Liz Truss is now Conservative party leader and UK Prime Minister. All eyes are on the fiscal measures to ease the cost-of-living crisis, which we expect to be announced over the next week or so. Market reaction, at this stage, is rather limited, with no discernible impact after the announcement. Our tactical asset allocation has no active UK overweights and is underweight UK government bonds.
-- Truss wins & market reaction: In line with indications from polls and betting markets, Liz Truss is now Conservative party leader and UK Prime Minister. This is in line with expectations, which is why markets aren’t moving on the back of these headlines. This follows the resignation of Boris Johnson in early July. Market reaction looks rather muted so far. UK equities are flat after these headlines (but, for the moment, down on the day), though the FTSE SmallCap continues to underperform the energy-driven FTSE 100. Gilt yields continue to rise on ongoing/expected Bank of England rate hikes and given the potential for Truss’s tax cuts to be mostly unfunded (no offsetting spending cuts). The pound sterling has pared some of its marginal morning gains vs the US dollar but has remained stronger vs the euro (as the Nord Stream 1 shutdown weighs on the euro). Our GBP view is playing out: we expect the currency to weaken vs the USD in the near term and to stabilise further out; it should also remain somewhat stable vs the EUR (but not over the next two or three quarters). We see less room to hike interest rates for the European Central Bank vs the Bank of England, given that we expect a deeper recession in the euro area vs the UK (negative for the euro vs the pound).
-- Tackling the cost-of-living crisis: The most pressing issue for the next PM to tackle is the cost-of-living and energy squeeze on household incomes and business activity generally. We would expect a series of budget measures skewed toward tax cuts, along with new economic and government funding projections, over the next week or so. Last week, Truss ruled out energy rationing (but, in our view, this remains a risk) while also pledging not to introduce any new windfall taxes on the energy sector. Instead, her fiscal plan involves generalised tax cuts, which may cost well over 1% of GDP. On top of this comes cutting levies and taxes on energy bills, which would likely cost 0.4% of GDP. More broadly, it looks as if Truss will likely prioritise boosting economic growth rather than redistributing wealth.
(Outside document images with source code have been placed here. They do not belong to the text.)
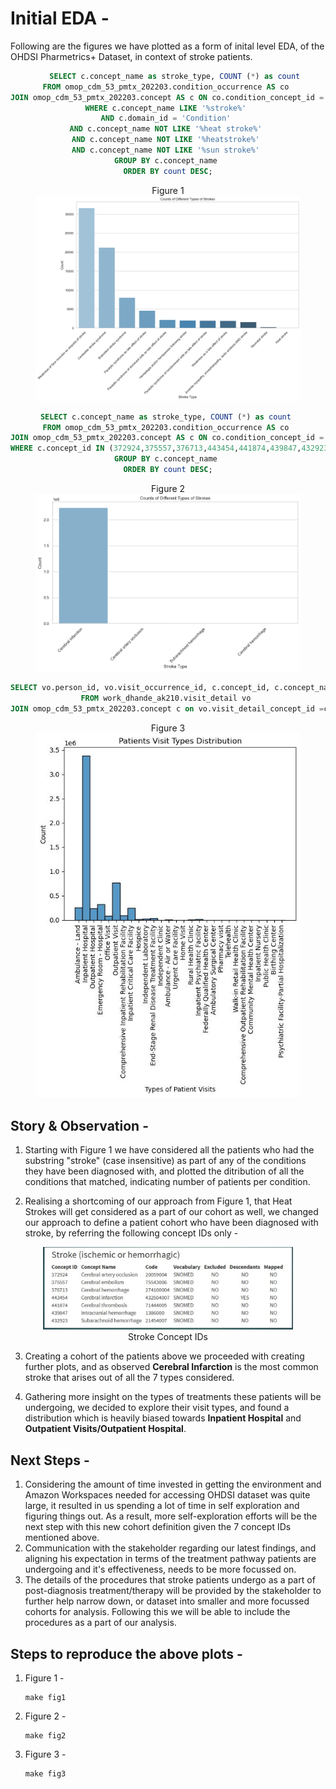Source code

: # Initial EDA -

Following are the figures we have plotted as a form of inital level EDA, of the OHDSI Pharmetrics+ Dataset, in context of stroke patients.

<center>

```sql
    SELECT c.concept_name as stroke_type, COUNT (*) as count 
FROM omop_cdm_53_pmtx_202203.condition_occurrence AS co 
JOIN omop_cdm_53_pmtx_202203.concept AS c ON co.condition_concept_id = c.concept_id 
WHERE c.concept_name LIKE '%stroke%' 
AND c.domain_id = 'Condition' 
AND c.concept_name NOT LIKE '%heat stroke%' 
AND c.concept_name NOT LIKE '%heatstroke%' 
AND c.concept_name NOT LIKE '%sun stroke%' 
GROUP BY c.concept_name 
ORDER BY count DESC;
```
<figure>
<figcaption>Figure 1 <figcaption>
<img src="figs/fig1.jpg" width=650>
</figure>

```sql
SELECT c.concept_name as stroke_type, COUNT (*) as count 
FROM omop_cdm_53_pmtx_202203.condition_occurrence AS co 
JOIN omop_cdm_53_pmtx_202203.concept AS c ON co.condition_concept_id = c.concept_id 
WHERE c.concept_id IN (372924,375557,376713,443454,441874,439847,432923) 
GROUP BY c.concept_name 
ORDER BY count DESC;
```

<figure>
<figcaption>Figure 2 <figcaption>
<img src="figs/fig2.jpg" width=650>
</figure>


```sql
SELECT vo.person_id, vo.visit_occurrence_id, c.concept_id, c.concept_name 
FROM work_dhande_ak210.visit_detail vo 
JOIN omop_cdm_53_pmtx_202203.concept c on vo.visit_detail_concept_id =c.concept_id order by vo.visit_occurrence_id ;
```

<figure>
<figcaption>Figure 3 <figcaption>
<img src="figs/fig3.jpg" width=650>
</figure>
</center>


## Story & Observation - 
1. Starting with Figure 1 we have considered all the patients who had the substring "stroke" (case insensitive) as part of any of the conditions they have been diagnosed with, and plotted the ditribution of all the conditions that matched, indicating number of patients per condition.

2. Realising a shortcoming of our approach from Figure 1, that Heat Strokes will get considered as a part of our cohort as well, we changed our approach to define a patient cohort who have been diagnosed with stroke, by referring the following concept IDs only -
<center>
<figure>
<img src="assets/stroke_concept_ids.jpg" width=400>
<figcaption>Stroke Concept IDs<figcaption>
</figure>
</center>

3. Creating a cohort of the patients above we proceeded with creating further plots, and as observed **Cerebral Infarction** is the most common stroke that arises out of all the 7 types considered.

4. Gathering more insight on the types of treatments these patients will be undergoing, we decided to explore their visit types, and found a distribution which is heavily biased towards **Inpatient Hospital** and **Outpatient Visits/Outpatient Hospital**. 

## Next Steps -

1. Considering the amount of time invested in getting the environment and Amazon Workspaces needed for accessing OHDSI dataset was quite large, it resulted in us spending a lot of time in self exploration and figuring things out. As a result, more self-exploration efforts will be the next step with this new cohort definition given the 7 concept IDs mentioned above.
2. Communication with the stakeholder regarding our latest findings, and aligning his expectation in terms of the treatment pathway patients are undergoing and it's effectiveness, needs to be more focussed on. 
3. The details of the procedures that stroke patients undergo as a part of post-diagnosis treatment/therapy will be provided by the stakeholder to further help narrow down, or dataset into smaller and more focussed cohorts for analysis. Following this we will be able to include the procedures as a part of our analysis.

## Steps to reproduce the above plots -

1. Figure 1 - 
    ```
    make fig1
    ```
2. Figure 2 - 
    ```
    make fig2
    ```
3. Figure 3 - 
    ```
    make fig3
    ```
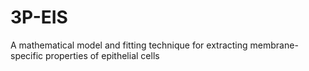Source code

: # 3P-EIS
A mathematical model and fitting technique for extracting membrane-specific properties of epithelial cells
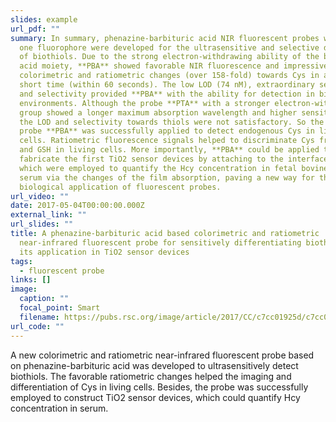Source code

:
 ```yaml
---
slides: example
url_pdf: ""
summary: In summary, phenazine-barbituric acid NIR fluorescent probes with only
  one fluorophore were developed for the ultrasensitive and selective detection
  of biothiols. Due to the strong electron-withdrawing ability of the barbituric
  acid moiety, **PBA** showed favorable NIR fluorescence and impressive
  colorimetric and ratiometric changes (over 158-fold) towards Cys in a pretty
  short time (within 60 seconds). The low LOD (74 nM), extraordinary sensitivity
  and selectivity provided **PBA** with the ability for detection in biological
  environments. Although the probe **PTA** with a stronger electron-withdrawing
  group showed a longer maximum absorption wavelength and higher sensitivity,
  the LOD and selectivity towards thiols were not satisfactory. So the
  probe **PBA** was successfully applied to detect endogenous Cys in living
  cells. Ratiometric fluorescence signals helped to discriminate Cys from Hcy
  and GSH in living cells. More importantly, **PBA** could be applied to
  fabricate the first TiO2 sensor devices by attaching to the interface of TiO2,
  which were employed to quantify the Hcy concentration in fetal bovine
  serum via the changes of the film absorption, paving a new way for the
  biological application of fluorescent probes.
url_video: ""
date: 2017-05-04T00:00:00.000Z
external_link: ""
url_slides: ""
title: A phenazine-barbituric acid based colorimetric and ratiometric
  near-infrared fluorescent probe for sensitively differentiating biothiols and
  its application in TiO2 sensor devices
tags:
  - fluorescent probe
links: []
image:
  caption: ""
  focal_point: Smart
  filename: https://pubs.rsc.org/image/article/2017/CC/c7cc01925d/c7cc01925d-f5_hi-res.gif
url_code: ""
---
```

A new colorimetric and ratiometric near-infrared fluorescent probe based on phenazine-barbituric acid was developed to ultrasensitively detect biothiols. The favorable ratiometric changes helped the imaging and differentiation of Cys in living cells. Besides, the probe was successfully employed to construct TiO2 sensor devices, which could quantify Hcy concentration in serum.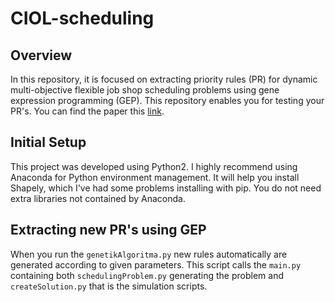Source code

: # CIOL-scheduling
## Overview
In this repository, it is focused on extracting priority rules (PR) for dynamic multi-objective flexible job shop scheduling problems using gene expression programming (GEP). This repository enables you for  testing your PR's. You can find the paper this [link](https://www.tandfonline.com/doi/abs/10.1080/00207543.2018.1543964).
## Initial Setup
This project was developed using Python2.
I highly recommend using Anaconda for Python environment management. It will help you install Shapely, which I've had some problems installing with pip. You do not need extra libraries not contained by Anaconda. 
## Extracting new PR's using GEP
When you run the ```genetikAlgoritma.py``` new rules automatically are generated according to given parameters. This script calls the ```main.py``` containing both ```schedulingProblem.py``` generating the problem and ``` createSolution.py``` that is the simulation scripts.
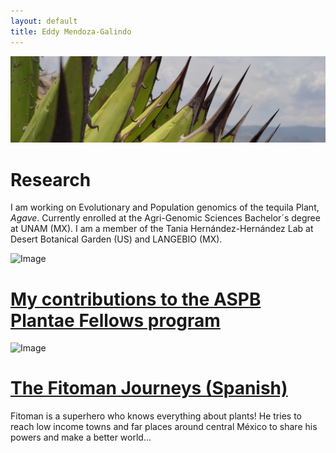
 ```yaml
---
layout: default
title: Eddy Mendoza-Galindo
---
```

![Image](agave_pan.jpg)
# Research

I am working on Evolutionary and Population genomics of the tequila Plant, *Agave*. 
Currently enrolled at the Agri-Genomic Sciences Bachelor´s degree at UNAM (MX).
I am a member of the Tania Hernández-Hernández Lab at Desert Botanical Garden (US) and LANGEBIO (MX).

![Image](fellows-pam.jpg)
# [My contributions to the ASPB Plantae Fellows program](somnya.github.io/plantae/)

![Image](fellow-pam.jpg)
# [The Fitoman Journeys (Spanish)](somnya.github.io/fitoman/)

Fitoman is a superhero who knows everything about plants!
He tries to reach low income towns and far places around central México to share his powers and make a better world...
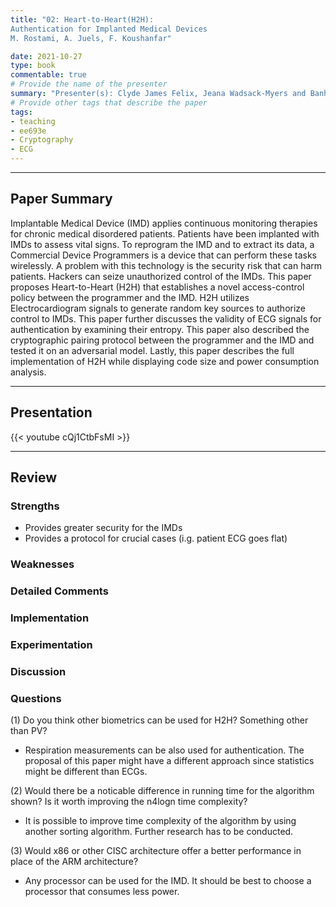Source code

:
 ```yaml
---
title: "02: Heart-to-Heart(H2H): 
Authentication for Implanted Medical Devices
M. Rostami, A. Juels, F. Koushanfar"

date: 2021-10-27
type: book
commentable: true
# Provide the name of the presenter
summary: "Presenter(s): Clyde James Felix, Jeana Wadsack-Myers and Banh Nguyen "
# Provide other tags that describe the paper
tags:
- teaching
- ee693e
- Cryptography
- ECG
---
```

***
## Paper Summary
Implantable Medical Device (IMD) applies continuous monitoring therapies for chronic medical disordered patients. Patients have been implanted with IMDs to assess vital signs. To reprogram the IMD and to extract its data, a Commercial Device Programmers is a device that can perform these tasks wirelessly. A problem with this technology is the security risk that can harm patients. Hackers can seize unauthorized control of the IMDs. This paper proposes Heart-to-Heart (H2H) that establishes a novel access-control policy between the programmer and the IMD. H2H utilizes Electrocardiogram signals to generate random key sources to authorize control to IMDs. This paper further discusses the validity of ECG signals for authentication by examining their entropy. This paper also described the cryptographic pairing protocol between the programmer and the IMD and tested it on an adversarial model. Lastly, this paper describes the full implementation of H2H while displaying code size and power consumption analysis.
***
## Presentation
{{< youtube cQj1CtbFsMI >}}
***
## Review
### Strengths
- Provides greater security for the IMDs
- Provides a protocol for crucial cases (i.g. patient ECG goes flat)

### Weaknesses


### Detailed Comments

### Implementation


### Experimentation
<!-- {{< figure src="https://github.com/gustybear-teaching/course_ee693e_2021_fall/raw/main/week_02/images/responsetime.jpg" title="Response Time" width="300" >}}

{{< figure src="https://github.com/gustybear-teaching/course_ee693e_2021_fall/raw/main/week_02/images/successrate.jpg" title="Success Rate with One Round" width="300" >}}

{{< figure src="https://github.com/gustybear-teaching/course_ee693e_2021_fall/raw/main/week_02/images/multipleattempts.jpg" title="Success Rate with Multiple Rounds" width="300" >}} -->

### Discussion


### Questions
(1) Do you think other biometrics can be used for H2H? Something other than PV?

- Respiration measurements can be also used for authentication. The proposal of this paper might have a different approach since statistics might be different than ECGs. 

(2) Would there be a noticable difference in running time for the algorithm shown? Is it worth improving the n4logn time complexity?
- It is possible to improve time complexity of the algorithm by using another sorting algorithm. Further research has to be conducted. 

(3) Would x86 or other CISC architecture offer a better performance in place of the ARM architecture?
- Any processor can be used for the IMD. It should be best to choose a processor that consumes less power.

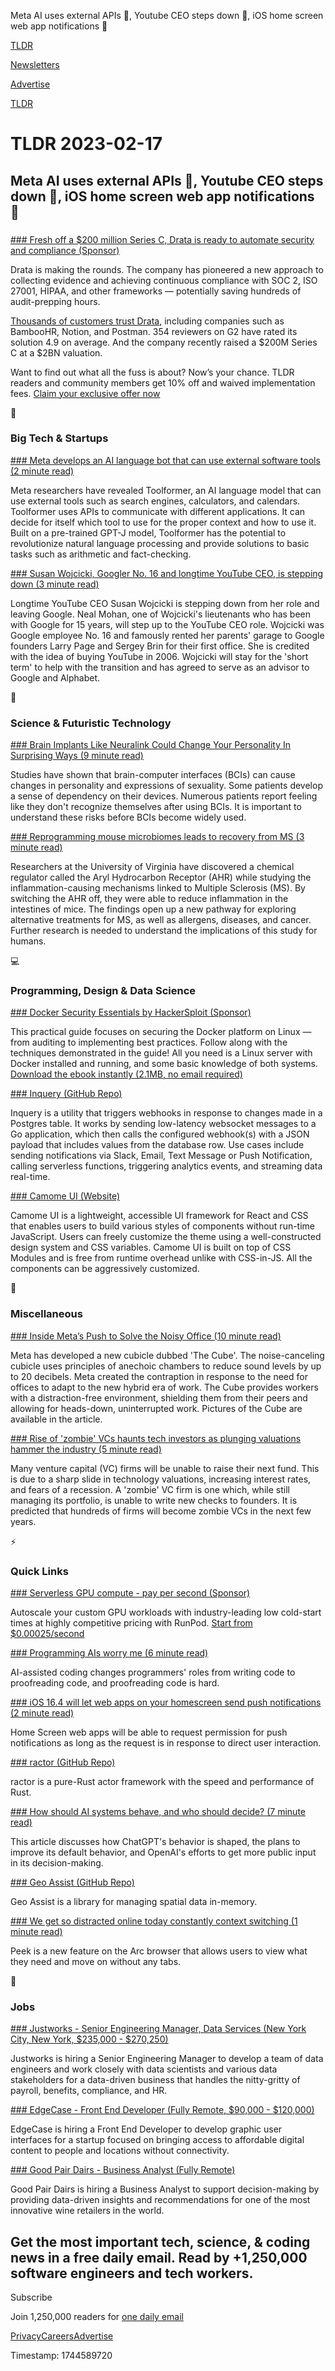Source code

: Meta AI uses external APIs 🤖, Youtube CEO steps down 👋, iOS home screen web app notifications 📱

[TLDR](/)

[Newsletters](/newsletters)

[Advertise](https://advertise.tldr.tech/)

[TLDR](/)

# TLDR 2023-02-17

## Meta AI uses external APIs 🤖, Youtube CEO steps down 👋, iOS home screen web app notifications 📱

### 

[### Fresh off a $200 million Series C,&nbsp;Drata&nbsp;is ready to automate security and compliance (Sponsor)](https://drata.com/partner/tldr?utm_source=tldr&amp;utm_medium=newsletter&amp;utm_campaign=DR_capture_tldr_all_ros_NA&amp;utm_content=request_a_demo&amp;utm_term=text)

Drata is making the rounds. The company has pioneered a new approach to collecting evidence and achieving continuous compliance with SOC 2, ISO 27001, HIPAA, and other frameworks — potentially saving hundreds of audit-prepping hours.

[Thousands of customers trust Drata](https://drata.com/partner/tldr?utm_source=tldr&utm_medium=newsletter&utm_campaign=DR_capture_tldr_all_ros_NA&utm_content=request_a_demo&utm_term=text)[,](https://tracking.tldrnewsletter.com/CL0/https:%2F%2Fdrata.com%2Fpartner%2Ftldr%3Futm_source=tldr%26utm_medium=newsletter%26utm_campaign=DR_brand_tldr_all_ros_NA%26utm_content=request_a_demo%26utm_term=text/2/01000185c4a9a7a4-884ef7bb-5031-445a-807d-b1340bcbe5d1-000000/jj_miobanZx0TzRwEmhNeXV8xhA9KdqE6tggnMfHyWo=284) including companies such as BambooHR, Notion, and Postman. 354 reviewers on G2 have rated its solution 4.9 on average. And the company recently raised a $200M Series C at a $2BN valuation.

Want to find out what all the fuss is about? Now’s your chance. TLDR readers and community members get 10% off and waived implementation fees. [Claim your exclusive offer now](https://drata.com/partner/tldr?utm_source=tldr&utm_medium=newsletter&utm_campaign=DR_capture_tldr_all_ros_NA&utm_content=request_a_demo&utm_term=text)

📱

### Big Tech & Startups

[### Meta develops an AI language bot that can use external software tools (2 minute read)](https://arstechnica.com/information-technology/2023/02/meta-develops-an-ai-language-bot-that-can-use-external-software-tools/?utm_source=tldrnewsletter)

Meta researchers have revealed Toolformer, an AI language model that can use external tools such as search engines, calculators, and calendars. Toolformer uses APIs to communicate with different applications. It can decide for itself which tool to use for the proper context and how to use it. Built on a pre-trained GPT-J model, Toolformer has the potential to revolutionize natural language processing and provide solutions to basic tasks such as arithmetic and fact-checking.

[### Susan Wojcicki, Googler No. 16 and longtime YouTube CEO, is stepping down (3 minute read)](https://arstechnica.com/gadgets/2023/02/youtube-ceo-susan-wojcicki-is-stepping-down-after-9-years/?utm_source=tldrnewsletter)

Longtime YouTube CEO Susan Wojcicki is stepping down from her role and leaving Google. Neal Mohan, one of Wojcicki's lieutenants who has been with Google for 15 years, will step up to the YouTube CEO role. Wojcicki was Google employee No. 16 and famously rented her parents' garage to Google founders Larry Page and Sergey Brin for their first office. She is credited with the idea of buying YouTube in 2006. Wojcicki will stay for the 'short term' to help with the transition and has agreed to serve as an advisor to Google and Alphabet.

🚀

### Science & Futuristic Technology

[### Brain Implants Like Neuralink Could Change Your Personality In Surprising Ways (9 minute read)](https://www.sciencealert.com/brain-implants-like-neuralink-could-change-your-personality-in-surprising-ways?utm_source=tldrnewsletter)

Studies have shown that brain-computer interfaces (BCIs) can cause changes in personality and expressions of sexuality. Some patients develop a sense of dependency on their devices. Numerous patients report feeling like they don't recognize themselves after using BCIs. It is important to understand these risks before BCIs become widely used.

[### Reprogramming mouse microbiomes leads to recovery from MS (3 minute read)](https://newatlas.com/biology/multiple-sclerosis-recovery-microbiome/?utm_source=tldrnewsletter)

Researchers at the University of Virginia have discovered a chemical regulator called the Aryl Hydrocarbon Receptor (AHR) while studying the inflammation-causing mechanisms linked to Multiple Sclerosis (MS). By switching the AHR off, they were able to reduce inflammation in the intestines of mice. The findings open up a new pathway for exploring alternative treatments for MS, as well as allergens, diseases, and cancer. Further research is needed to understand the implications of this study for humans.

💻

### Programming, Design & Data Science

[### Docker Security Essentials by HackerSploit (Sponsor)](https://www.linode.com/content/hackersploit-docker-security-essentials-ebook/?utm_source=tldr&amp;utm_medium=newsletter_sponsorship&amp;utm_campaign=newsletter_sponsorship-tldr-q1_newsletters&amp;utm_content=&amp;utm_term=)

This practical guide focuses on securing the Docker platform on Linux — from auditing to implementing best practices. Follow along with the techniques demonstrated in the guide! All you need is a Linux server with Docker installed and running, and some basic knowledge of both systems. [Download the ebook instantly (2.1MB, no email required)](https://www.linode.com/content/hackersploit-docker-security-essentials-ebook/?utm_source=tldr&utm_medium=newsletter_sponsorship&utm_campaign=newsletter_sponsorship-tldr-q1_newsletters&utm_content=&utm_term=)

[### Inquery (GitHub Repo)](https://github.com/inqueryio/inquery?utm_source=tldrnewsletter)

Inquery is a utility that triggers webhooks in response to changes made in a Postgres table. It works by sending low-latency websocket messages to a Go application, which then calls the configured webhook(s) with a JSON payload that includes values from the database row. Use cases include sending notifications via Slack, Email, Text Message or Push Notification, calling serverless functions, triggering analytics events, and streaming data real-time.

[### Camome UI (Website)](https://camome.net/?utm_source=tldrnewsletter)

Camome UI is a lightweight, accessible UI framework for React and CSS that enables users to build various styles of components without run-time JavaScript. Users can freely customize the theme using a well-constructed design system and CSS variables. Camome UI is built on top of CSS Modules and is free from runtime overhead unlike with CSS-in-JS. All the components can be aggressively customized.

🎁

### Miscellaneous

[### Inside Meta’s Push to Solve the Noisy Office (10 minute read)](https://archive.ph/6xbCY?utm_source=tldrnewsletter)

Meta has developed a new cubicle dubbed 'The Cube'. The noise-canceling cubicle uses principles of anechoic chambers to reduce sound levels by up to 20 decibels. Meta created the contraption in response to the need for offices to adapt to the new hybrid era of work. The Cube provides workers with a distraction-free environment, shielding them from their peers and allowing for heads-down, uninterrupted work. Pictures of the Cube are available in the article.

[### Rise of 'zombie' VCs haunts tech investors as plunging valuations hammer the industry (5 minute read)](https://www.cnbc.com/2023/02/16/rise-of-zombie-vcs-haunts-tech-investors-as-startup-valuations-plunge.html?utm_source=tldrnewsletter)

Many venture capital (VC) firms will be unable to raise their next fund. This is due to a sharp slide in technology valuations, increasing interest rates, and fears of a recession. A 'zombie' VC firm is one which, while still managing its portfolio, is unable to write new checks to founders. It is predicted that hundreds of firms will become zombie VCs in the next few years.

⚡

### Quick Links

[### Serverless GPU compute - pay per second (Sponsor)](https://www.runpod.io/serverless-gpu?utm_source=tldr&amp;utm_campaign=20230217)

Autoscale your custom GPU workloads with industry-leading low cold-start times at highly competitive pricing with RunPod. [Start from $0.00025/second](https://www.runpod.io/serverless-gpu?utm_source=tldr&utm_campaign=20230217)

[### Programming AIs worry me (6 minute read)](https://buttondown.email/hillelwayne/archive/programming-ais-worry-me/?utm_source=tldrnewsletter)

AI-assisted coding changes programmers' roles from writing code to proofreading code, and proofreading code is hard.

[### iOS 16.4 will let web apps on your homescreen send push notifications (2 minute read)](https://www.theverge.com/2023/2/16/23603042/apple-push-notifications-web-apps-ios-ipados-safari-16-4-beta-webkit?utm_source=tldrnewsletter)

Home Screen web apps will be able to request permission for push notifications as long as the request is in response to direct user interaction.

[### ractor (GitHub Repo)](https://github.com/slawlor/ractor?utm_source=tldrnewsletter)

ractor is a pure-Rust actor framework with the speed and performance of Rust.

[### How should AI systems behave, and who should decide? (7 minute read)](https://openai.com/blog/how-should-ai-systems-behave/?utm_source=tldrnewsletter)

This article discusses how ChatGPT's behavior is shaped, the plans to improve its default behavior, and OpenAI's efforts to get more public input in its decision-making.

[### Geo Assist (GitHub Repo)](https://github.com/thegeekyasian/geo-assist?utm_source=tldrnewsletter)

Geo Assist is a library for managing spatial data in-memory.

[### We get so distracted online today constantly context switching (1 minute read)](https://twitter.com/joshm/status/1626253319004950532?utm_source=tldrnewsletter)

Peek is a new feature on the Arc browser that allows users to view what they need and move on without any tabs.

💼

### Jobs

[### Justworks - Senior Engineering Manager, Data Services (New York City, New York, $235,000 - $270,250)](https://tldr.tech/jobs/senior-engineering-manager%2C-data-services/306)

Justworks is hiring a Senior Engineering Manager to develop a team of data engineers and work closely with data scientists and various data stakeholders for a data-driven business that handles the nitty-gritty of payroll, benefits, compliance, and HR.

[### EdgeCase - Front End Developer (Fully Remote, $90,000 - $120,000)](https://tldr.tech/jobs/front-end-developer/305)

EdgeCase is hiring a Front End Developer to develop graphic user interfaces for a startup focused on bringing access to affordable digital content to people and locations without connectivity.

[### Good Pair Dairs - Business Analyst (Fully Remote)](https://tldr.tech/jobs/business-analyst/309)

Good Pair Dairs is hiring a Business Analyst to support decision-making by providing data-driven insights and recommendations for one of the most innovative wine retailers in the world.

## Get the most important tech, science, & coding news in a free daily email. Read by +1,250,000 software engineers and tech workers.

Subscribe

Join 1,250,000 readers for [one daily email](/api/latest/tech)

[Privacy](/privacy)[Careers](https://jobs.ashbyhq.com/tldr.tech)[Advertise](/tech/advertise)

Timestamp: 1744589720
While the most important thing when it comes to supporting economic activity is a range of structural reforms, which could perhaps end up being market moving especially for equities and the currency, the details are very important here and this is what the market will likely focus on going forward. For bond markets, the detailed funding plan, along with the credibility of government debt and deficit projections, is likely to be important too.
-- How’s the UK economy faring? We recently downgraded our growth forecasts and expect the UK to enter recession in the final month of the third quarter of this year (September) or in Q4, with overall economic activity contracting for three quarters in a row or so. While we think risks to the consensus forecast of just a very mild recession are skewed to the downside, we nevertheless suspect that any economic contraction is likely to be less deep vs the euro area (where the problem isn’t just the price of energy, but also its availability). We also believe that any fiscal support, which we expect in both the UK and the euro area, is likely to come through more quickly and probably substantially in the former than the latter, as the UK’s decision-making processes tend to be faster. While not a done deal, we believe that a 50 bps rate hike to 2.25% at the 15 September Monetary Policy Meeting of the Bank of England is likely, though a step-up to 75 bps is possible too. Even though we expect a 50-75 bps rate hike to 0.50-0.75% on 8 September for the European Central Bank too, the bigger/faster fiscal stimulus in the UK and the somewhat milder recession we envisage in the UK would suggest more upside risks to the Bank of England rate path vs the European Central Bank.